[Opening Record extracts section]
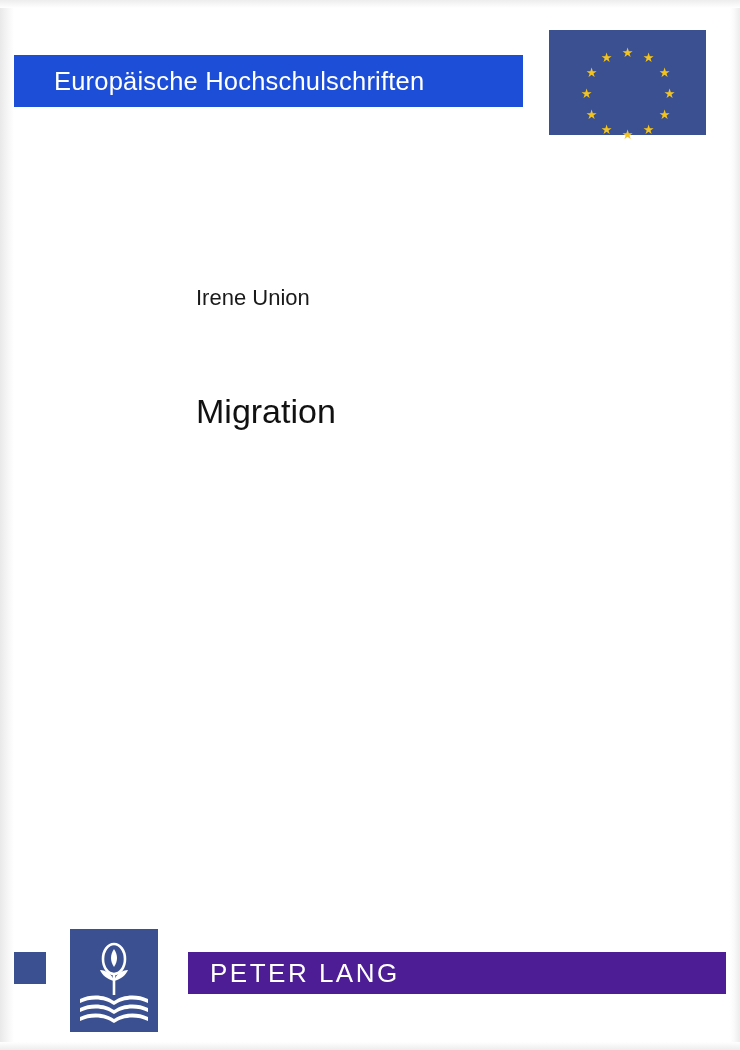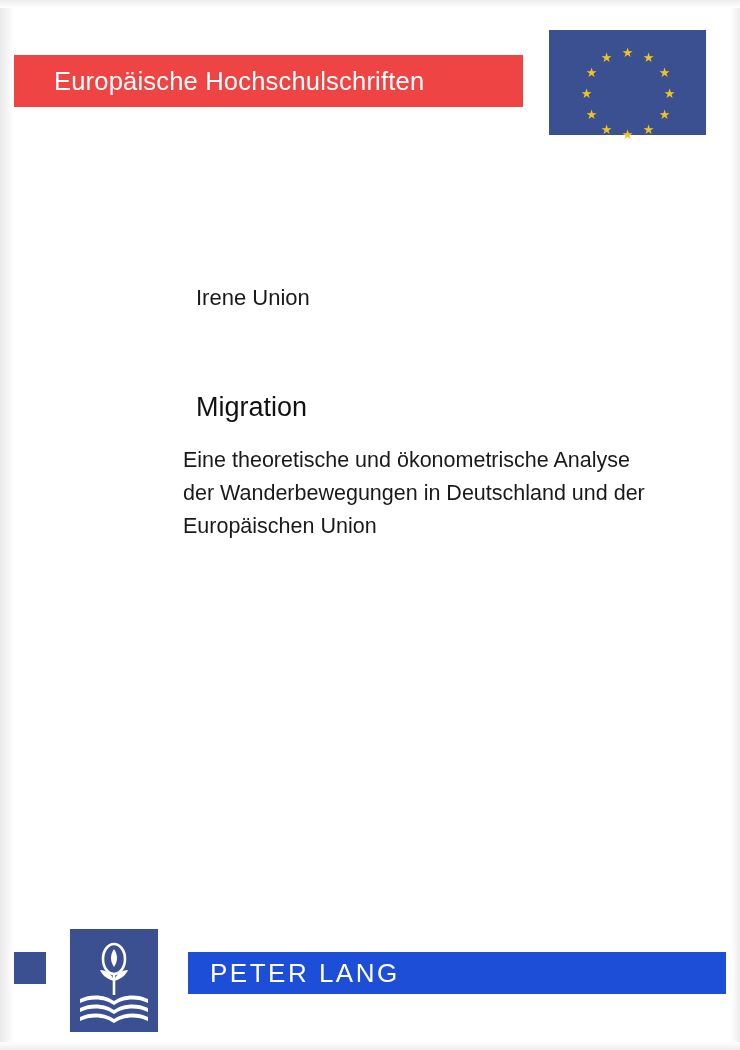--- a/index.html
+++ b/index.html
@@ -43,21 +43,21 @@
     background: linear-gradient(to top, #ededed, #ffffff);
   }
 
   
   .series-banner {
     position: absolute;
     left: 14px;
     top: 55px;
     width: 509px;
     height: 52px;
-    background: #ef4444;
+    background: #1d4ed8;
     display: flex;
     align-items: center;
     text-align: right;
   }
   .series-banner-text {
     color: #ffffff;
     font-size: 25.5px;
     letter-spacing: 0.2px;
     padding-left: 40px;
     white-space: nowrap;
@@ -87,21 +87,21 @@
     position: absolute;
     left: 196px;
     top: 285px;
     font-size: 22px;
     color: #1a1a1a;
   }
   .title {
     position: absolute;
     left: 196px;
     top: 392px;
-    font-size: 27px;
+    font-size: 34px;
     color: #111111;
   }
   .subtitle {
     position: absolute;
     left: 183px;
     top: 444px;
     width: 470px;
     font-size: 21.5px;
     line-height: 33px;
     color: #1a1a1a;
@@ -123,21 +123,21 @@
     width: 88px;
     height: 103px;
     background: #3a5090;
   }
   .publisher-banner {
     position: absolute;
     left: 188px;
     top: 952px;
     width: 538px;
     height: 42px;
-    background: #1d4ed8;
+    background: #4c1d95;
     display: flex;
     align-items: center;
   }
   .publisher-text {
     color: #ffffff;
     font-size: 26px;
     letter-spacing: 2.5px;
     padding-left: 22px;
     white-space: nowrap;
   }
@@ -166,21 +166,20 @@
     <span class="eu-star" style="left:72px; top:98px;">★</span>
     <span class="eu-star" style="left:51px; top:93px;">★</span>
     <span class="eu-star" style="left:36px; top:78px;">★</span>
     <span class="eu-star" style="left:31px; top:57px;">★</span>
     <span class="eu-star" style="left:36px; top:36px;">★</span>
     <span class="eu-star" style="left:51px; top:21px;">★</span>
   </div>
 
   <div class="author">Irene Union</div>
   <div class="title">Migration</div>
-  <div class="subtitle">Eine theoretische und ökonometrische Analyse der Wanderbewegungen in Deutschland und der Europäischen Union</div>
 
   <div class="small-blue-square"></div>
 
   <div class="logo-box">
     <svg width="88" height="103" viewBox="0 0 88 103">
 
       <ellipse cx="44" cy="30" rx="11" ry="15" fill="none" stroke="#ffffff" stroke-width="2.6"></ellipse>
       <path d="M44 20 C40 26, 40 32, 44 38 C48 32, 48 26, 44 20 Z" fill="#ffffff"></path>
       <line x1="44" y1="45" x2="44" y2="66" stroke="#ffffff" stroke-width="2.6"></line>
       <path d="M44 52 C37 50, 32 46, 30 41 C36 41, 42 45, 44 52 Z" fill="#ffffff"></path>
[Closing Record extracts section]
- _What is required_: Return each line from the records that includes the word "stroke".

- _Output_:
       <ellipse cx="44" cy="30" rx="11" ry="15" fill="none" stroke="#ffffff" stroke-width="2.6"></ellipse>
       <line x1="44" y1="45" x2="44" y2="66" stroke="#ffffff" stroke-width="2.6"></line>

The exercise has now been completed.